Learning Question

How can a single HTTP message be processed gradually over time?

An HTTP message can be logically one request or response while its body is sent, received, and processed incrementally. Streaming at the body level does not automatically mean there are many HTTP requests or many completed HTTP responses.

Uploads

A file upload is commonly one HTTP request whose body contains file data.

Client -> Server
 
POST /upload
headers
 
file body bytes...

The file body can be read from disk, written to the socket, transmitted in pieces, and parsed by the server over time. It is still one HTTP request unless the application deliberately splits the upload into multiple protocol-level requests.

Downloads

A file download is commonly one HTTP request and one HTTP response whose body contains file data.

Client -> Server:
GET /big-file.zip
 
Server -> Client:
200 OK
headers
 
file body bytes...

The client can start receiving the body before the full file has arrived. The body may be displayed, buffered, saved, or processed incrementally.

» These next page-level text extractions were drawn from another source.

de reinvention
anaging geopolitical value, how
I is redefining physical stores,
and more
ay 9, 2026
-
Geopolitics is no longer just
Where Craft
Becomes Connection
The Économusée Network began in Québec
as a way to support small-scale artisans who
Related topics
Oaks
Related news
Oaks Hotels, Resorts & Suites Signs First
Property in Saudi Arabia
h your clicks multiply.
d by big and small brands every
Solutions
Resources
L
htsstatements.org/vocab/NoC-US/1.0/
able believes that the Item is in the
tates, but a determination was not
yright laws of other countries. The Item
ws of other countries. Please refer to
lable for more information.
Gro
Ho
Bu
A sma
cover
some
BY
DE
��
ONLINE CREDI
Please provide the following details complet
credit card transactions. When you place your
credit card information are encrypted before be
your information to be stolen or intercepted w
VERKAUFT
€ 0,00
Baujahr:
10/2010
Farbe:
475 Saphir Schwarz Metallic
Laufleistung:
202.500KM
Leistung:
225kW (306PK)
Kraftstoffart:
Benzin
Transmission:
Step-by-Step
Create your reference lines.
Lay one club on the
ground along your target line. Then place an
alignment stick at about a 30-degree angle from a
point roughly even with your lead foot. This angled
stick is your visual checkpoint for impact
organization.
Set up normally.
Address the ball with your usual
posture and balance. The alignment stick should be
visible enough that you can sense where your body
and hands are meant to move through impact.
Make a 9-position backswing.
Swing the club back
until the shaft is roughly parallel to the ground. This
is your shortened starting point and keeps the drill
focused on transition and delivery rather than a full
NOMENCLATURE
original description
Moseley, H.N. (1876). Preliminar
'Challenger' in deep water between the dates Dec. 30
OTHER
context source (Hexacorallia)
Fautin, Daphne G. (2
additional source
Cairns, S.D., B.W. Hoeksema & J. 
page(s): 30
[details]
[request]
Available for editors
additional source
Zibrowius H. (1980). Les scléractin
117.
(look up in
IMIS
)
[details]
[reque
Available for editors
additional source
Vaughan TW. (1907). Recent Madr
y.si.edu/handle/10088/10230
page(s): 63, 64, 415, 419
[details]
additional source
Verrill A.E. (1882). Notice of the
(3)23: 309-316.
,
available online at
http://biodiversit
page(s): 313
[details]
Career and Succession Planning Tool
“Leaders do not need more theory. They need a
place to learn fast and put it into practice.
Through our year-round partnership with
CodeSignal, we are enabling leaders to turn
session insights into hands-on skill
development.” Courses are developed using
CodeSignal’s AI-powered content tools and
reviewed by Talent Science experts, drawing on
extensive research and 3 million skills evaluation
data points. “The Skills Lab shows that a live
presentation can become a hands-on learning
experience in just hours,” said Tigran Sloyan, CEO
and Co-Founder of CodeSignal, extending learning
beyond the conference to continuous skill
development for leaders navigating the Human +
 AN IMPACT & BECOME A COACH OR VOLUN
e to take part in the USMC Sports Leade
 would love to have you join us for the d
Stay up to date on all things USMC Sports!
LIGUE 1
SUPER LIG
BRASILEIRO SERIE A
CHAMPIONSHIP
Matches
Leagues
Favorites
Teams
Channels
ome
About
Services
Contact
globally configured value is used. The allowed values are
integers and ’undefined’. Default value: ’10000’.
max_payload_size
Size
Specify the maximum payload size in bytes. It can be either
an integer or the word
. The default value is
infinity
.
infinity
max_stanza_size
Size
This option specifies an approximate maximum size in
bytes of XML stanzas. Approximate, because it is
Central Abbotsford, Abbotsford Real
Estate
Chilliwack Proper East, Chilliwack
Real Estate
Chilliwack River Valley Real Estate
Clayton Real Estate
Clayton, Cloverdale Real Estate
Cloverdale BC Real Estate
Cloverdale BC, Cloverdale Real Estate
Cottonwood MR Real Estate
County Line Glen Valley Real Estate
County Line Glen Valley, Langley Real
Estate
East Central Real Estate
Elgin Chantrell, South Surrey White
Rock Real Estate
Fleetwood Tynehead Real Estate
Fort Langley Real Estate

Streaming Body Versus Many Messages

The word “streaming” can mean different things.

At the transport level, bytes are naturally sent over time. At the HTTP level, one message body may be written over time. At the application level, the body may contain records, events, chunks, media data, or file data.

Those are different layers:

TCP stream
-> ordered byte transport
 
HTTP body stream
-> one request or response body produced over time
 
application stream
-> meaningful units inside that body

Core Mental Model

One HTTP message can have a body that arrives gradually.

Do not count lower-layer pieces as HTTP messages. Ask instead:

Is this a new HTTP request or response?
Or is it more body data for an existing message?

That question prevents the common mistake of treating every network chunk as a separate application message.